● Tarefas:
(1) Reproduz à letra o trecho do texto sobre os botes baleeiros que vai de "O projeto de" até "entusiasta deste tema.", ambos incluídos.
(2) Dá seguimento ao texto sobre os botes baleeiros de São Miguel, escrevendo a partir da última frase apresentada.

Porém, constituiu sempre um objetivo a médio prazo a recuperação dos outros botes “SÃO VICENTE”, e “SANTA ISABEL”, considerando a situação lastimável (humilhante!) do património baleeiro São Miguel, onde a quase totalidade das embarcações (botes/lanchas) foram negligentemente abandonadas, destruídas ou vendidas para fora – para não mencionar novamente o triste assunto da demolição da Fábrica das Capelas (!) – sem que tenha sido devidamente acautelado o estatuto de salvaguarda do seu interesse público, contextualizado numa visão global do património baleeiro dos Açores.

O projeto de recuperação destes botes está a ser equacionado no âmbito dos apoios à recuperação do Património Baleeiro Regional, ou noutros programas com objetivos similares, podendo ainda ser fomentado a angariação de donativos privados e envolvendo a Comunidade e diversas instituições locais, incluindo Escolas. Esta intenção encontra-se em fase desenvolvimento por um grupo entusiasta deste tema.

Torna-se, assim, indispensável comtemplar as embarcações acima referenciados na listagem de classificação do Património Baleeiro e consequente viabilizar a sua recuperação, pela obtenção de um reconhecimento público relativo ao seu “alto valor histórico e patrimonial para a ilha de São Miguel e para os Açores em geral”.

● Excertos de dados:
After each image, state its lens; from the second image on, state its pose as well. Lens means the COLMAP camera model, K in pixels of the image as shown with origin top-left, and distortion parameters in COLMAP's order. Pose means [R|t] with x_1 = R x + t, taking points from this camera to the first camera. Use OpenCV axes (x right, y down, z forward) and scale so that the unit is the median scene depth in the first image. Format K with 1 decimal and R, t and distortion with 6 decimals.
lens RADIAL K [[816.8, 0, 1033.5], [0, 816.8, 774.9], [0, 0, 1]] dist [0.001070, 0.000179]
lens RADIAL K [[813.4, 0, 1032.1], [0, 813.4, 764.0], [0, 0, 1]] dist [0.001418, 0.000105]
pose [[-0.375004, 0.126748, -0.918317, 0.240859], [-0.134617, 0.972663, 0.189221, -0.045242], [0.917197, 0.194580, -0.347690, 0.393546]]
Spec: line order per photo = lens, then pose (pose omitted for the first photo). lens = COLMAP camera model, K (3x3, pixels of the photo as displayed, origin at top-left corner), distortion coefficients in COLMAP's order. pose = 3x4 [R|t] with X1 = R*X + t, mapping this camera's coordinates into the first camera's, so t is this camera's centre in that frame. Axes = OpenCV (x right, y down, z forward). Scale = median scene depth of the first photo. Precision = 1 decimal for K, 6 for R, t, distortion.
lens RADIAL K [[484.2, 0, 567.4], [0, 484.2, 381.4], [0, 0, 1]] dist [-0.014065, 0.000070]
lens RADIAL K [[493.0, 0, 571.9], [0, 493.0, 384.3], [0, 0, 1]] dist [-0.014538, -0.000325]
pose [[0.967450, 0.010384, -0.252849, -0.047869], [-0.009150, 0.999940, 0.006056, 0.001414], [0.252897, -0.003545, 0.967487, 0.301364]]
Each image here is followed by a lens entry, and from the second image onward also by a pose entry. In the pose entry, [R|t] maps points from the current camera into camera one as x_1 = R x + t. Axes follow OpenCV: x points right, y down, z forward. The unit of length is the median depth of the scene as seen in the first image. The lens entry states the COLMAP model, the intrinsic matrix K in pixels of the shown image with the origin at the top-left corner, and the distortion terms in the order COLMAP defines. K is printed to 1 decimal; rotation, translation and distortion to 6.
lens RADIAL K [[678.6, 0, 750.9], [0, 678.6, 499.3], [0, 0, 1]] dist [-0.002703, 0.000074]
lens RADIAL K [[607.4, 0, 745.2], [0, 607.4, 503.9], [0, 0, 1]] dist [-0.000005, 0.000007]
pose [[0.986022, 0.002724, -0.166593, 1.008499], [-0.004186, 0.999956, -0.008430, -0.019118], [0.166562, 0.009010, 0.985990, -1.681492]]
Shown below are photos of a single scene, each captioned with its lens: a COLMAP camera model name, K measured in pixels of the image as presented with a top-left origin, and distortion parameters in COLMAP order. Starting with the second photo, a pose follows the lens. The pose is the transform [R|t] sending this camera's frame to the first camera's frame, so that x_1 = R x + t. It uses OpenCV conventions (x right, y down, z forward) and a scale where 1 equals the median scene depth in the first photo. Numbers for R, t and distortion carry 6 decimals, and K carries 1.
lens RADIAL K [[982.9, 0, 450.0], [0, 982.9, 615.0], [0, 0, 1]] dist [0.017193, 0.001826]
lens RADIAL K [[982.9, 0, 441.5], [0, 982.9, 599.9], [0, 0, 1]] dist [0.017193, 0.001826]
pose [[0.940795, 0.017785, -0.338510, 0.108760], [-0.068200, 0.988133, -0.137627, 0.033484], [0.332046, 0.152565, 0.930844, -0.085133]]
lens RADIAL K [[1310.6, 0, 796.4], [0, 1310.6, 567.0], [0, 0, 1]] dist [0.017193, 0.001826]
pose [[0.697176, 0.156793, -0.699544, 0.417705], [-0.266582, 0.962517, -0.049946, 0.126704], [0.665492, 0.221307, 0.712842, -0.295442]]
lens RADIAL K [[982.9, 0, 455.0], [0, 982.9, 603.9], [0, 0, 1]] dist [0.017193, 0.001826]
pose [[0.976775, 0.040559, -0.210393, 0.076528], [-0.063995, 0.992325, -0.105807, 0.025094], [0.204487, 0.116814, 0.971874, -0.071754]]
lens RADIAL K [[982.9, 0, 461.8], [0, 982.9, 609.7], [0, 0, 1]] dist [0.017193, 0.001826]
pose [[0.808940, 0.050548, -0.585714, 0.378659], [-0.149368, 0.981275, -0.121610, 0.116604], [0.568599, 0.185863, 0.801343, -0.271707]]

● Respostas:
(1)
O projeto de recuperação destes botes está a ser equacionado no âmbito dos apoios à recuperação do Património Baleeiro Regional, ou noutros programas com objetivos similares, podendo ainda ser fomentado a angariação de donativos privados e envolvendo a Comunidade e diversas instituições locais, incluindo Escolas. Esta intenção encontra-se em fase desenvolvimento por um grupo entusiasta deste tema.

(2)
Esta dinâmica de recuperação de outras embarcações possibilitará a existência de uma frota local, que pensamos ser um fator crítico para a consolidação da vertente desportiva/cultural através da organização e participação em regatas em S. Miguel e noutras partes do Arquipélago, onde estes valores estão já bem enraizados.

Pretende ser, por outro lado, um contributo relevante para a coesão das ilhas e a construção da IDENTIDADE AÇORIANA.»

Vila Franca do Campo
Miguel Cravinho
 
O sublinhado é meu e, como mais lenha para esta fogueira, acrescento os seguintes links:

3 comentários:

Anónimo disse...

Parece que a vida de luta dos baleeiros, homens e botes, se mantém.
No passado era a luta pela vida dos homens. Hoje é a luta pela vida dos botes. Tive a oportunidade de ler o livro e fiquei impressionado com a carga documental que o suporta e a riqueza da historia a que se reporta.
Este livro é mais que contributo para a historia da baleação nos Açores e em S. Miguel, é também um relato sobre a que ponto pode ser levada a visão e o empenho de um homem. as ideias, os projectos, as dificuldades vencidas e as apostas ganhas. Já então a miopia, essa inestimável e tão actual virtude das classes dirigentes,dificultava quanto e como podia mas, também, quanto a deixavam.
Hoje, perdeu-se muito desse espírito lutador que enfrenta as adversidades, que conquista o sucesso palmo a palmo, com esforço e determinação como o faziam os senhores do seu destino.
Mas a miopia, essa até está pior e bem mais disseminada. E, isso é mau? bem, em principio é, mas como gosto de ver o lado positivo das coisas, penso que é uma oportunidade porque em terra de cegos quem tem olho é rei.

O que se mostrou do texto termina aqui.